I'm a bit lost - we were discussing a missing state dict key, now we are discussing invalid translation.

Did my suggestion help to resolve the problem of the missing key and now you're presenting the next issue?

Wrt to your transformers result with your model, do you get any better behavior if you encode the tokens via transformers and then feed it to generate? perhaps the dict has somehow changed? though a repeated 21 is suspiciously bad.

tagucci commented 3 years ago

@stas00

Did my suggestion help to resolve the problem of the missing key and now you're presenting the next issue?

Yes, thanks for the helpful comments.

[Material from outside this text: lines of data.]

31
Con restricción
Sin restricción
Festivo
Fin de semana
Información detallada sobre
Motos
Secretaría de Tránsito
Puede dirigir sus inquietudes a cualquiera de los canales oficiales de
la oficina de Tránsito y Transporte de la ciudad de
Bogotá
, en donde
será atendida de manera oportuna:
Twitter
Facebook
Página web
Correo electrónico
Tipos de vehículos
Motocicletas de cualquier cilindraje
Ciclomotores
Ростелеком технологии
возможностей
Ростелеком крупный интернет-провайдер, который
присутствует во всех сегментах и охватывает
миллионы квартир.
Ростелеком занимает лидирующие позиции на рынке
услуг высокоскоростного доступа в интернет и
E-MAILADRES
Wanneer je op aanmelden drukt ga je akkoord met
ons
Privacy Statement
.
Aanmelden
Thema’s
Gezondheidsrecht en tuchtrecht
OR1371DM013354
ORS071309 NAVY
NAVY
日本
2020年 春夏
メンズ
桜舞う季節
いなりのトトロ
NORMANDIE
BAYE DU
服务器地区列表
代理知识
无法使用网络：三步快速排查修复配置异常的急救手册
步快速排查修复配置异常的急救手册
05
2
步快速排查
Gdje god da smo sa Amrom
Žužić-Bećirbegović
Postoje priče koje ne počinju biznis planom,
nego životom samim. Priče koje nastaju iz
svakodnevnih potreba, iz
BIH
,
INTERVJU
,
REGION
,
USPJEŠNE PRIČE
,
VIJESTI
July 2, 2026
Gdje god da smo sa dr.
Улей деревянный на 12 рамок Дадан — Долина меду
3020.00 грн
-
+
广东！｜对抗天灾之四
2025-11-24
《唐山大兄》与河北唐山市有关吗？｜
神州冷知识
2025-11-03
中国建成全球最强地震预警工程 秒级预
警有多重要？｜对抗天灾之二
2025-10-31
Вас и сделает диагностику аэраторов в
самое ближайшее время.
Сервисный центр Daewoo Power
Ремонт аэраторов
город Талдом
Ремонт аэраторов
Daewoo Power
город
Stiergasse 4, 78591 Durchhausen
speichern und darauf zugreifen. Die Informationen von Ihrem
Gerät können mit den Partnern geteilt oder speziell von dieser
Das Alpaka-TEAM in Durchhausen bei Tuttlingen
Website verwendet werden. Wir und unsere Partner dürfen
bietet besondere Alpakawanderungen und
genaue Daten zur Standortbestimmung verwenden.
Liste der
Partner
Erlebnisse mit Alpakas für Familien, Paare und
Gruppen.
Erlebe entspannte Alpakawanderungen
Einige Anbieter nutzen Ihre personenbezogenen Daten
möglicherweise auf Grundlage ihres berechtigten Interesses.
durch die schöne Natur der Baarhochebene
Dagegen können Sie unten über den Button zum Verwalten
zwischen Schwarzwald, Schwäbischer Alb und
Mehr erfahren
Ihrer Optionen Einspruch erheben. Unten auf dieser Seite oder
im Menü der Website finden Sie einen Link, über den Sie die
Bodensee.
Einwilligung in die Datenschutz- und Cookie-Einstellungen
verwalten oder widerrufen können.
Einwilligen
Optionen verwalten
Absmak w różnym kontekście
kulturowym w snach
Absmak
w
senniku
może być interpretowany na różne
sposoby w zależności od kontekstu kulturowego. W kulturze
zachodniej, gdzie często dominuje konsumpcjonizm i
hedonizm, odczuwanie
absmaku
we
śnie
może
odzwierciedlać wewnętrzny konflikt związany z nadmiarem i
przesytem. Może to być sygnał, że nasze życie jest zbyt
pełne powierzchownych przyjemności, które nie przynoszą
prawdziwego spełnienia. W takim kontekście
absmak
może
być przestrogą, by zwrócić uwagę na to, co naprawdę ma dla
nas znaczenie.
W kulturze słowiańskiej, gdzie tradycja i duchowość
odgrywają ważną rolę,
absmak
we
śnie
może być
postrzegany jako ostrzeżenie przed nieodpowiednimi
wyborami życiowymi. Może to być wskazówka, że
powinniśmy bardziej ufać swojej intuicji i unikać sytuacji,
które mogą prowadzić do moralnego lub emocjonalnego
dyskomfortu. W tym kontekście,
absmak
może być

Sorry, I should post it as another issue.

do you get any better behavior if you encode the tokens via transformers and then feed it to generate?

I do not use transformers tokenizer because my fairseq model has a different vocab size, and it's impossible to encode/decode by a single tokenizer model. Converting token to id is used by fairseq's Dictionary. I'll post another issue if necessary after scrutinizing my code.

Thanks for the big help!

stas00 commented 3 years ago

Thank you for clarifying that your original issue has been resolved. Please feel free to close this issue when you feel it's working for you.

Based on your comments, I'm concerned about 2 things:

  1. your different dictionaries - a model has to come with the exact dict it was trained on, after conversion too. So it sounds that something isn't right there. If you're not sure what's happening perhaps try to clarify how it came to be that your fairseq model has a different vocab size.
  2. perhaps that output_projection layer is getting in the way of your model if it was trained without it. You could try to hunt down the few lines where it's used in the code and and bypass it and test whether your translation works then. If you're comfortable editing the source code that is.